Sitharaman defended handling of the economy citing “seven specific green shoots” in rising foreign direct investment (FDI), net foreign portfolio inflows, kicking off of Rs 103 lakh crore infrastructure pipeline, jump in foreign exchange reserves, GST collection topping Rs 1 lakh crore in six months in current fiscal, rebound in industrial production and surge in stock markets.
She first spoke at length in the Lok Sabha, giving out statistics and hard data to defend not just budgetary allocation but also the slippage in fiscal deficit target for the third year in a row. “There are seven important macroeconomic indicators which show that there are green shoots in the economy… economy is not in trouble,” she said replying to the debate on the Budget 2020-21 in the Lower House of Parliament.
To defend her budget for 2020-21, she reeled out announcements of last year including reduction in tax rate on income generated by companies, compared steps taken by the Congress-led UPA during global financial crisis of 2008-09 and took credit for the Reserve Bank of India (RBI) cutting interest rates by as much as 135 basis points last year to boost growth from its worst showing in 11 years.
Speaking later in Rajya Sabha, Sitharaman again took a dig at at Chidambaram saying the fiscal deficit was at a record high during the UPA regime when the economy was being handled by “competent doctors”.
Chidambaram had said a day earlier that the economy was on the verge of collapse as it was in the hands of “incompetent doctors”. The minister said said FDI “ran out of the country in 2012-13” under “competent doctors” who were then overseeing the economy and that India’s defence was paralysed by lack of equipment under UPA.”We are certainly predisposed about not repeating mistakes of UPA,” she said, adding there was more sarcasm than content in Chidambaram’s criticism of the Union budget.
She also mentioned the twin balance sheet crisis faced by the banks and the mounting NPA and fleeing defaulters. Also, she said, free trade agreements (FTAs) entered into by the UPA were hurting the country.
The finance minister said green shoots of recovery were visible with a rebound in industrial activity and GST collection crossing Rs 1 lakh crore-mark in six months of the current fiscal. Food inflation had not been allowed to cross acceptable thresholds under the Modi government, she said. The minister also said that fiscal discipline was maintained all through under the Narendra Modi government.
“What was the remedy offered in 2008-09 and what did it result in. We certainly don’t want that burden on the economy for today or for the future,” she said adding the UPA during 2004 and 2014 was “very fortunate” to inherit a cushion in the good work of Atal Bihari Vajpayee government of the previous five years.
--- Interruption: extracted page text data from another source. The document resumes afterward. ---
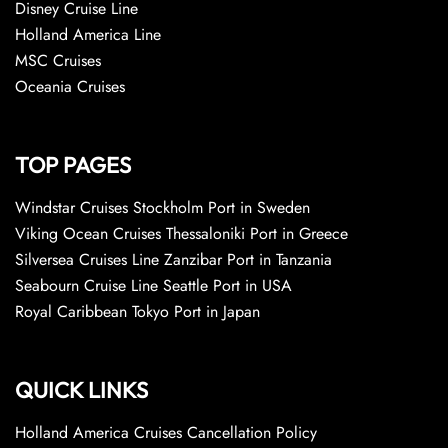
Disney Cruise Line
Holland America Line
MSC Cruises
Oceania Cruises
TOP PAGES
Windstar Cruises Stockholm Port in Sweden
Viking Ocean Cruises Thessaloniki Port in Greece
Silversea Cruises Line Zanzibar Port in Tanzania
Seabourn Cruise Line Seattle Port in USA
Royal Caribbean Tokyo Port in Japan
QUICK LINKS
Holland America Cruises Cancellation Policy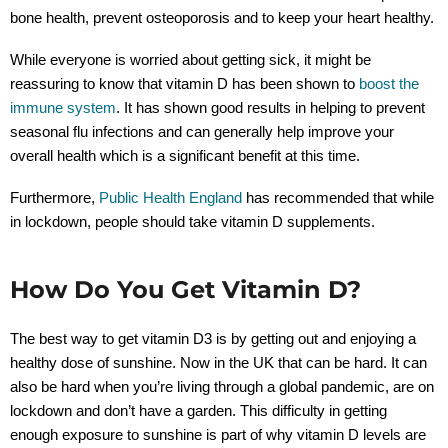
bone health, prevent osteoporosis and to keep your heart healthy.
While everyone is worried about getting sick, it might be
reassuring to know that vitamin D has been shown to
boost the
immune system
. It has shown good results in helping to prevent
seasonal flu infections and can generally help improve your
overall health which is a significant benefit at this time.
Furthermore,
Public Health England
has recommended that while
in lockdown, people should take vitamin D supplements.
How Do You Get Vitamin D?
The best way to get vitamin D3 is by getting out and enjoying a
healthy dose of sunshine. Now in the UK that can be hard. It can
also be hard when you’re living through a global pandemic, are on
lockdown and don’t have a garden. This difficulty in getting
enough exposure to sunshine is part of why vitamin D levels are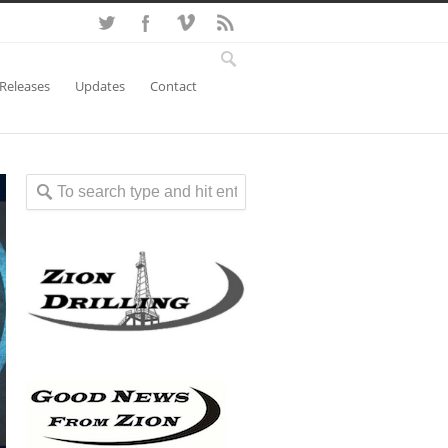
 Releases
Updates
Contact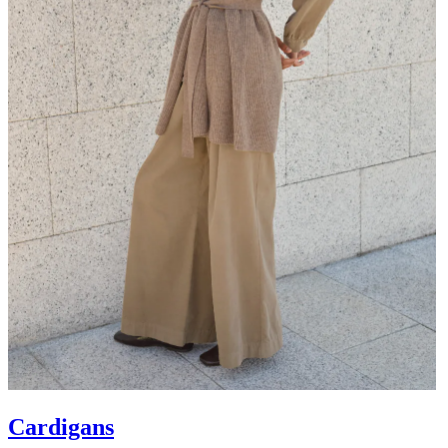
Cardigans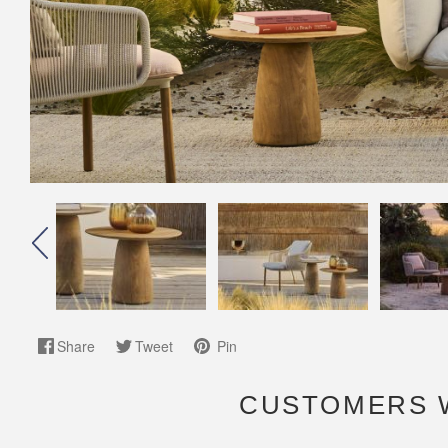
Share
Tweet
Pin
CUSTOMERS 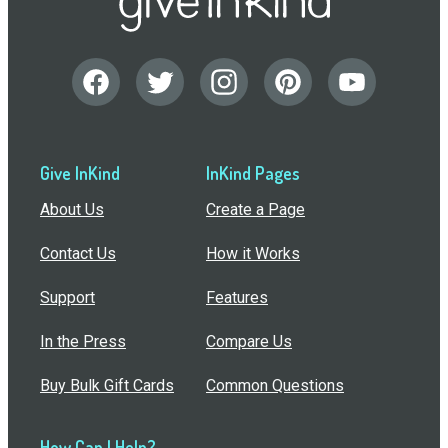
Give InKind
InKind Pages
About Us
Create a Page
Contact Us
How it Works
Support
Features
In the Press
Compare Us
Buy Bulk Gift Cards
Common Questions
How Can I Help?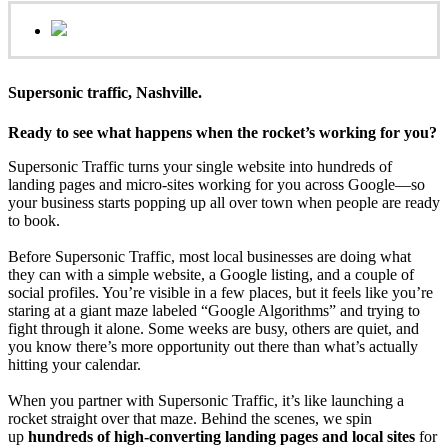
Supersonic traffic, Nashville.
Ready to see what happens when the rocket’s working for you?
Supersonic Traffic turns your single website into hundreds of
landing pages and micro‑sites working for you across Google—so
your business starts popping up all over town when people are ready
to book.
Before Supersonic Traffic, most local businesses are doing what
they can with a simple website, a Google listing, and a couple of
social profiles. You’re visible in a few places, but it feels like you’re
staring at a giant maze labeled “Google Algorithms” and trying to
fight through it alone. Some weeks are busy, others are quiet, and
you know there’s more opportunity out there than what’s actually
hitting your calendar.
When you partner with Supersonic Traffic, it’s like launching a
rocket straight over that maze. Behind the scenes, we spin
up
hundreds of high‑converting landing pages and local sites
for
Stating that the government was trying to bring back a number of “cronies” who ran away from the country after taking money from banks, she said: “So that twin balance sheet problem is not something which I would not want to learn from those very competent doctors.”
Again, the NPAs running into lakhs of crores of rupees was a fallout of “another remedy offered during the 2008-09 crisis”. “We certainly do not want to inherit or copy those remedies of competent doctors,” she said and went on to cite double-digit inflation, high fiscal deficit and government liability being passed on to oil companies to dress up the balance sheet as other ills of the UPA era.